The Dutch authorities wanted to limit activity at Schiphol for various environmental reasons, including limiting noise. The EU Commission hailed the about-turn as a victory for consumers, and told the press that it would have intervened had the Netherlands persisted.
So far, the Irish Government has avoided intervening directly in the airport cap row, even while most travel industry figures argue that a political solution is the only way out of the fix. Eamon Ryan, Minister for Transport, has consistently said that he cannot interfere in the planning process.

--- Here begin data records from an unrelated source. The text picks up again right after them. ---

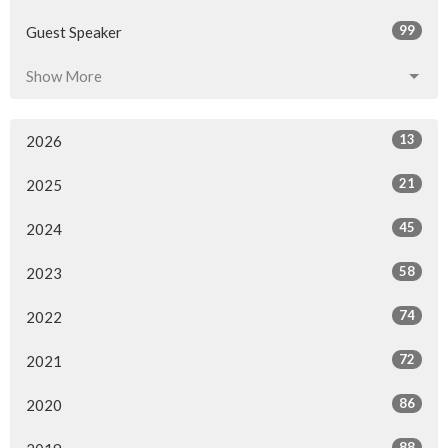
99
Guest Speaker
Show More
13
2026
21
2025
45
2024
58
2023
74
2022
72
2021
86
2020
88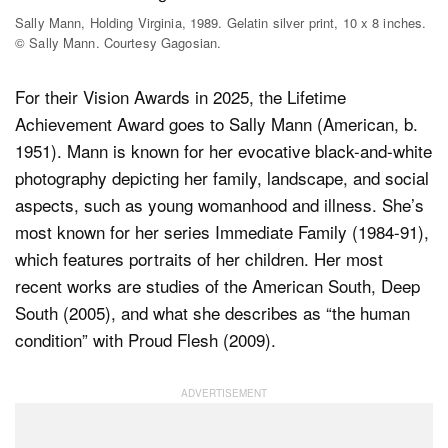
Sally Mann, Holding Virginia, 1989. Gelatin silver print, 10 x 8 inches.
© Sally Mann. Courtesy Gagosian.
For their Vision Awards in 2025, the Lifetime
Achievement Award goes to Sally Mann (American, b.
1951). Mann is known for her evocative black-and-white
photography depicting her family, landscape, and social
aspects, such as young womanhood and illness. She’s
most known for her series Immediate Family (1984-91),
which features portraits of her children. Her most
recent works are studies of the American South, Deep
South (2005), and what she describes as “the human
condition” with Proud Flesh (2009).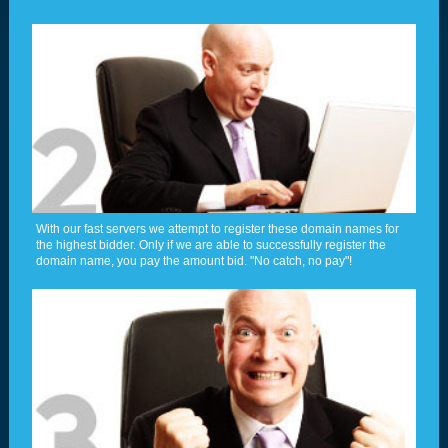
With our fast servers we attempt to register these domain names for
the highest bidder. Only if we are able to successfully register the
domain name, you pay the amount bid. "No catch, no pay"!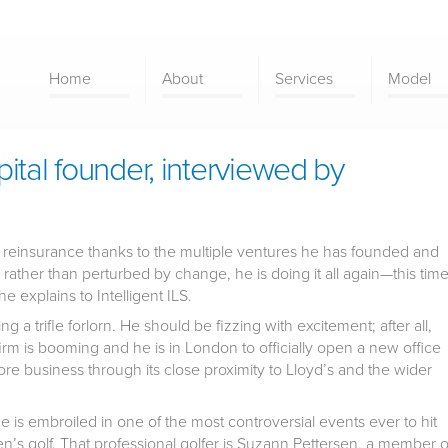
Home
About
Services
Model
ital founder, interviewed by
al reinsurance thanks to the multiple ventures he has founded and
 rather than perturbed by change, he is doing it all again—this tim
e explains to Intelligent ILS.
 a trifle forlorn. He should be fizzing with excitement; after all,
 firm is booming and he is in London to officially open a new office
re business through its close proximity to Lloyd’s and the wider
ece is embroiled in one of the most controversial events ever to hit
en’s golf. That professional golfer is Suzann Pettersen, a member o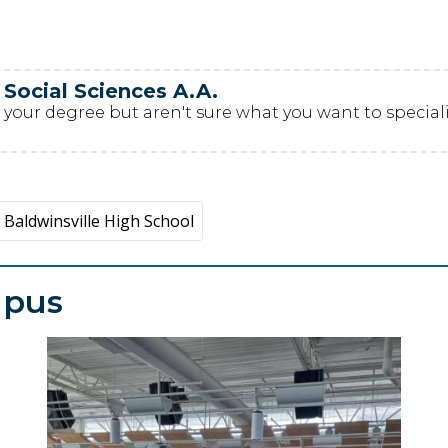
 Social Sciences A.A.
your degree but aren't sure what you want to specialize
Baldwinsville High School
mpus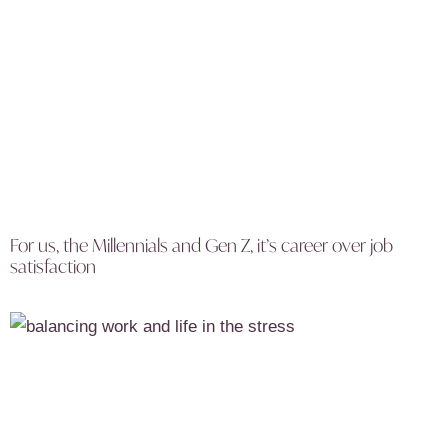
For us, the Millennials and Gen Z, it’s career over job
satisfaction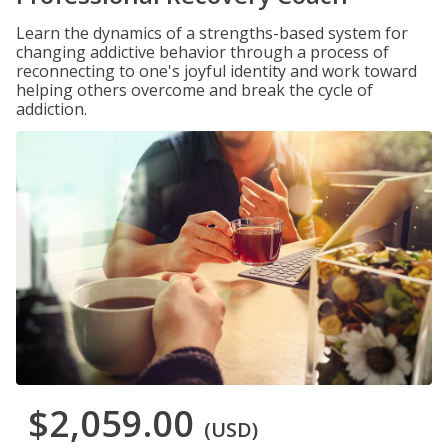
Learn the dynamics of a strengths-based system for
changing addictive behavior through a process of
reconnecting to one's joyful identity and work toward
helping others overcome and break the cycle of
addiction.
$2,059.00
(USD)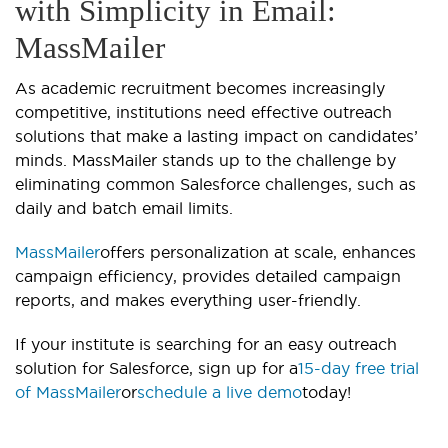
with Simplicity in Email:
MassMailer
As academic recruitment becomes increasingly
competitive, institutions need effective outreach
solutions that make a lasting impact on candidates’
minds. MassMailer stands up to the challenge by
eliminating common Salesforce challenges, such as
daily and batch email limits.
MassMailer
offers personalization at scale, enhances
campaign efficiency, provides detailed campaign
reports, and makes everything user-friendly.
If your institute is searching for an easy outreach
solution for Salesforce, sign up for a
15-day free trial
of MassMailer
or
schedule a live demo
today!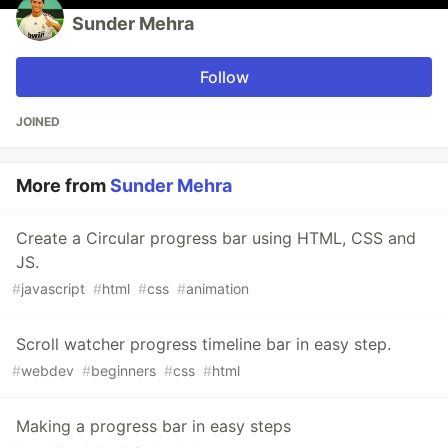
Sunder Mehra
Follow
JOINED
More from
Sunder Mehra
Create a Circular progress bar using HTML, CSS and
JS.
#
javascript
#
html
#
css
#
animation
Scroll watcher progress timeline bar in easy step.
#
webdev
#
beginners
#
css
#
html
Making a progress bar in easy steps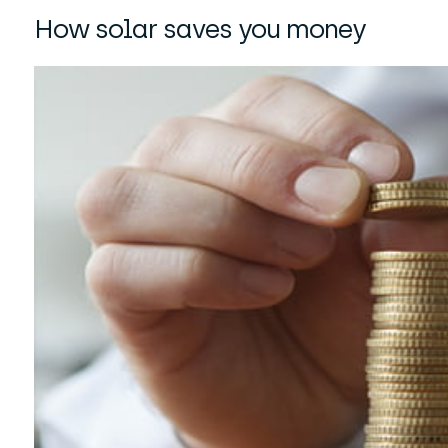
How solar saves you money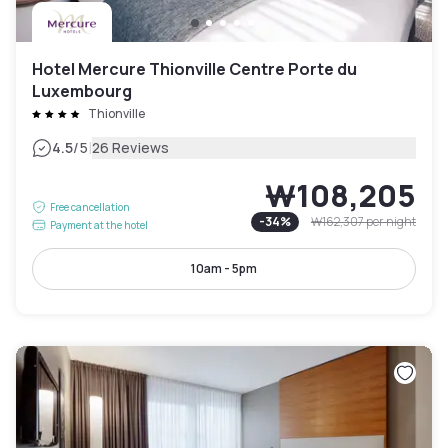
Hotel Mercure Thionville Centre Porte du
Luxembourg
Thionville
|
4.5
/5
26 Reviews
₩108,205
Free cancellation
-
34
%
₩162,307
per night
Payment at the hotel
10am - 5pm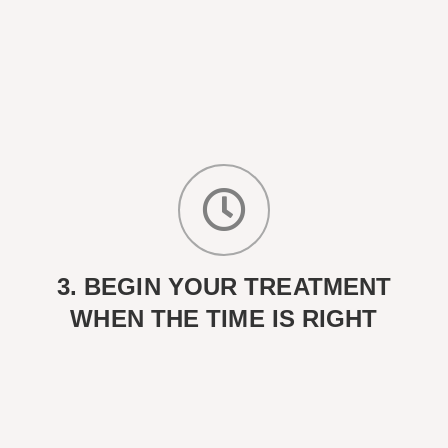
3. BEGIN YOUR TREATMENT
WHEN THE TIME IS RIGHT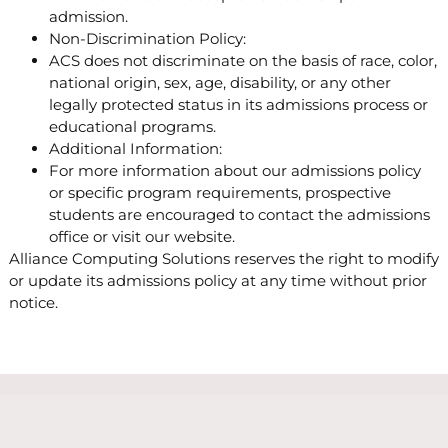
admission.
Non-Discrimination Policy:
ACS does not discriminate on the basis of race, color,
national origin, sex, age, disability, or any other
legally protected status in its admissions process or
educational programs.
Additional Information:
For more information about our admissions policy
or specific program requirements, prospective
students are encouraged to contact the admissions
office or visit our website.
Alliance Computing Solutions reserves the right to modify
or update its admissions policy at any time without prior
notice.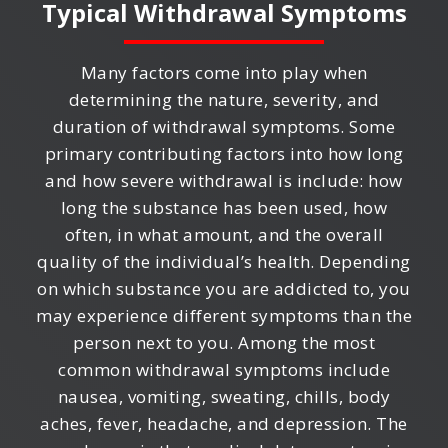
Typical Withdrawal Symptoms
Many factors come into play when
determining the nature, severity, and
duration of withdrawal symptoms. Some
primary contributing factors into how long
and how severe withdrawal is include: how
long the substance has been used, how
often, in what amount, and the overall
quality of the individual’s health. Depending
on which substance you are addicted to, you
may experience different symptoms than the
person next to you. Among the most
common withdrawal symptoms include
nausea, vomiting, sweating, chills, body
aches, fever, headache, and depression. The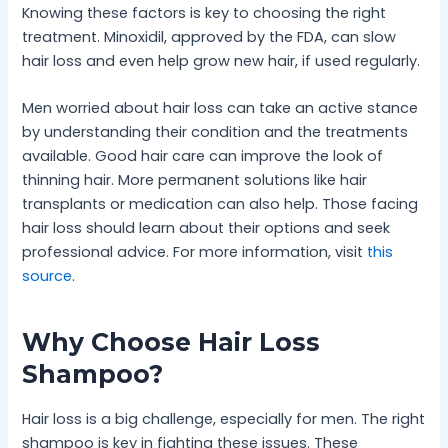
Knowing these factors is key to choosing the right
treatment. Minoxidil, approved by the FDA, can slow
hair loss and even help grow new hair, if used regularly.
Men worried about hair loss can take an active stance
by understanding their condition and the treatments
available. Good hair care can improve the look of
thinning hair. More permanent solutions like hair
transplants or medication can also help. Those facing
hair loss should learn about their options and seek
professional advice. For more information, visit
this
source
.
Why Choose Hair Loss
Shampoo?
Hair loss is a big challenge, especially for men. The right
shampoo is key in fighting these issues. These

But that could take several years, DAA applied 10 months ago to the airport’s planning authority, Fingal County Council, to have the cap increased to 40 million. Fingal sought further information on the application, which DAA is due to provide next month. Any decision faces almost certain appeals.
Glatz says he is optimistic that politicians can solve the problem, although he suggests it could take months rather than weeks. He argues that whatever the minister’s or Government’s stance on the planning process they cannot disregard the Republic’s obligations under the EU-US treaty. “You can’t just wash your hands of your treaty duties,” he says.
O’Leary argues that there is a quicker solution. Ryanair wants the minister to direct the IAA to grant all airline slot requests, and says it has advice from senior counsel that he can do this under section 10 of the Aviation Regulation Act. However, the Department of Transport maintains that this power only allows Ryan to give directions on general policy, and does not extend to specific operations.
Ryan’s cabinet colleagues, including Taoiseach Simon Harris and his predecessor Leo Varadkar, have all said that the cap should be lifted, but have taken no steps themselves beyond this. Whether or not a general election, now thought to be likely within weeks, will change this depends on who takes over from the current minister.
In the meantime, anyone who is looking for cheap summer flights, or is planning to travel to one of Ireland’s three away Six Nations games next spring, should book early – because at this stage, it looks like air fares will be nothing to sing about.